━━━ GIVEN INFORMATION

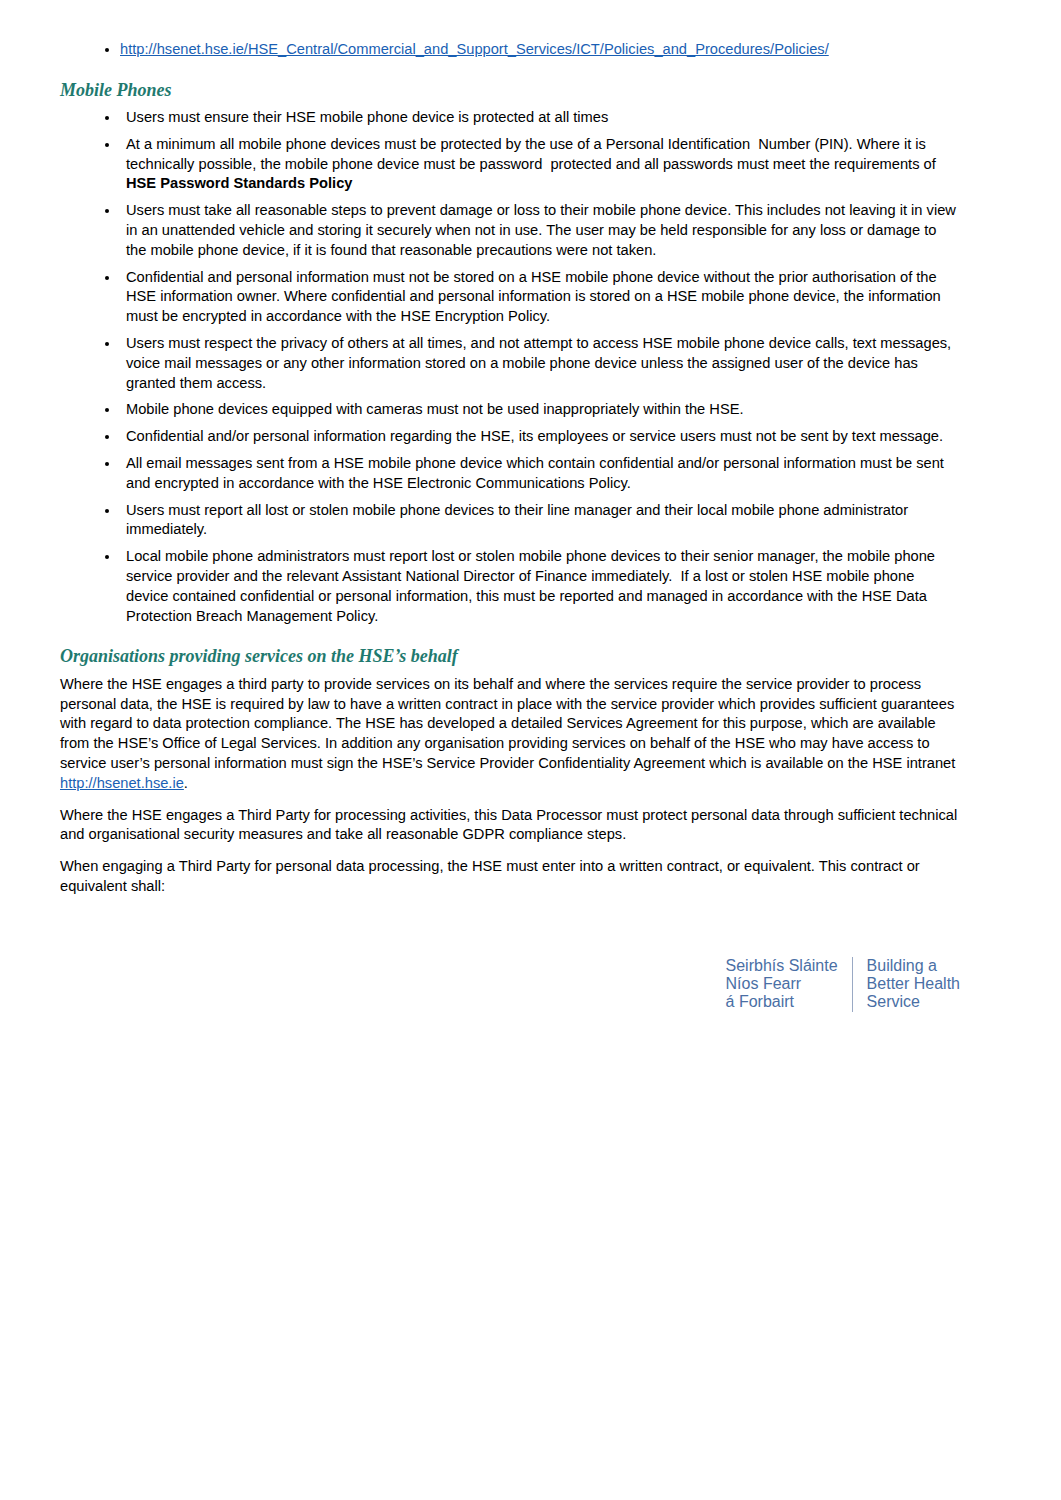http://hsenet.hse.ie/HSE_Central/Commercial_and_Support_Services/ICT/Policies_and_Procedures/Policies/
Mobile Phones
Users must ensure their HSE mobile phone device is protected at all times
At a minimum all mobile phone devices must be protected by the use of a Personal Identification Number (PIN). Where it is technically possible, the mobile phone device must be password protected and all passwords must meet the requirements of HSE Password Standards Policy
Users must take all reasonable steps to prevent damage or loss to their mobile phone device. This includes not leaving it in view in an unattended vehicle and storing it securely when not in use. The user may be held responsible for any loss or damage to the mobile phone device, if it is found that reasonable precautions were not taken.
Confidential and personal information must not be stored on a HSE mobile phone device without the prior authorisation of the HSE information owner. Where confidential and personal information is stored on a HSE mobile phone device, the information must be encrypted in accordance with the HSE Encryption Policy.
Users must respect the privacy of others at all times, and not attempt to access HSE mobile phone device calls, text messages, voice mail messages or any other information stored on a mobile phone device unless the assigned user of the device has granted them access.
Mobile phone devices equipped with cameras must not be used inappropriately within the HSE.
Confidential and/or personal information regarding the HSE, its employees or service users must not be sent by text message.
All email messages sent from a HSE mobile phone device which contain confidential and/or personal information must be sent and encrypted in accordance with the HSE Electronic Communications Policy.
Users must report all lost or stolen mobile phone devices to their line manager and their local mobile phone administrator immediately.
Local mobile phone administrators must report lost or stolen mobile phone devices to their senior manager, the mobile phone service provider and the relevant Assistant National Director of Finance immediately. If a lost or stolen HSE mobile phone device contained confidential or personal information, this must be reported and managed in accordance with the HSE Data Protection Breach Management Policy.
Organisations providing services on the HSE’s behalf
Where the HSE engages a third party to provide services on its behalf and where the services require the service provider to process personal data, the HSE is required by law to have a written contract in place with the service provider which provides sufficient guarantees with regard to data protection compliance. The HSE has developed a detailed Services Agreement for this purpose, which are available from the HSE’s Office of Legal Services. In addition any organisation providing services on behalf of the HSE who may have access to service user’s personal information must sign the HSE’s Service Provider Confidentiality Agreement which is available on the HSE intranet http://hsenet.hse.ie.
Where the HSE engages a Third Party for processing activities, this Data Processor must protect personal data through sufficient technical and organisational security measures and take all reasonable GDPR compliance steps.
When engaging a Third Party for personal data processing, the HSE must enter into a written contract, or equivalent. This contract or equivalent shall:
Seirbhís Sláinte
Níos Fearr
á Forbairt
Building a
Better Health
Service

━━━━━━

ABOUT THIS TASK: Repeat the data above exactly, images excluded.

YOUR SOLUTION:
http://hsenet.hse.ie/HSE_Central/Commercial_and_Support_Services/ICT/Policies_and_Procedures/Policies/
Mobile Phones
Users must ensure their HSE mobile phone device is protected at all times
At a minimum all mobile phone devices must be protected by the use of a Personal Identification Number (PIN). Where it is technically possible, the mobile phone device must be password protected and all passwords must meet the requirements of HSE Password Standards Policy
Users must take all reasonable steps to prevent damage or loss to their mobile phone device. This includes not leaving it in view in an unattended vehicle and storing it securely when not in use. The user may be held responsible for any loss or damage to the mobile phone device, if it is found that reasonable precautions were not taken.
Confidential and personal information must not be stored on a HSE mobile phone device without the prior authorisation of the HSE information owner. Where confidential and personal information is stored on a HSE mobile phone device, the information must be encrypted in accordance with the HSE Encryption Policy.
Users must respect the privacy of others at all times, and not attempt to access HSE mobile phone device calls, text messages, voice mail messages or any other information stored on a mobile phone device unless the assigned user of the device has granted them access.
Mobile phone devices equipped with cameras must not be used inappropriately within the HSE.
Confidential and/or personal information regarding the HSE, its employees or service users must not be sent by text message.
All email messages sent from a HSE mobile phone device which contain confidential and/or personal information must be sent and encrypted in accordance with the HSE Electronic Communications Policy.
Users must report all lost or stolen mobile phone devices to their line manager and their local mobile phone administrator immediately.
Local mobile phone administrators must report lost or stolen mobile phone devices to their senior manager, the mobile phone service provider and the relevant Assistant National Director of Finance immediately. If a lost or stolen HSE mobile phone device contained confidential or personal information, this must be reported and managed in accordance with the HSE Data Protection Breach Management Policy.
Organisations providing services on the HSE’s behalf
Where the HSE engages a third party to provide services on its behalf and where the services require the service provider to process personal data, the HSE is required by law to have a written contract in place with the service provider which provides sufficient guarantees with regard to data protection compliance. The HSE has developed a detailed Services Agreement for this purpose, which are available from the HSE’s Office of Legal Services. In addition any organisation providing services on behalf of the HSE who may have access to service user’s personal information must sign the HSE’s Service Provider Confidentiality Agreement which is available on the HSE intranet http://hsenet.hse.ie.
Where the HSE engages a Third Party for processing activities, this Data Processor must protect personal data through sufficient technical and organisational security measures and take all reasonable GDPR compliance steps.
When engaging a Third Party for personal data processing, the HSE must enter into a written contract, or equivalent. This contract or equivalent shall:
Seirbhís Sláinte
Níos Fearr
á Forbairt
Building a
Better Health
Service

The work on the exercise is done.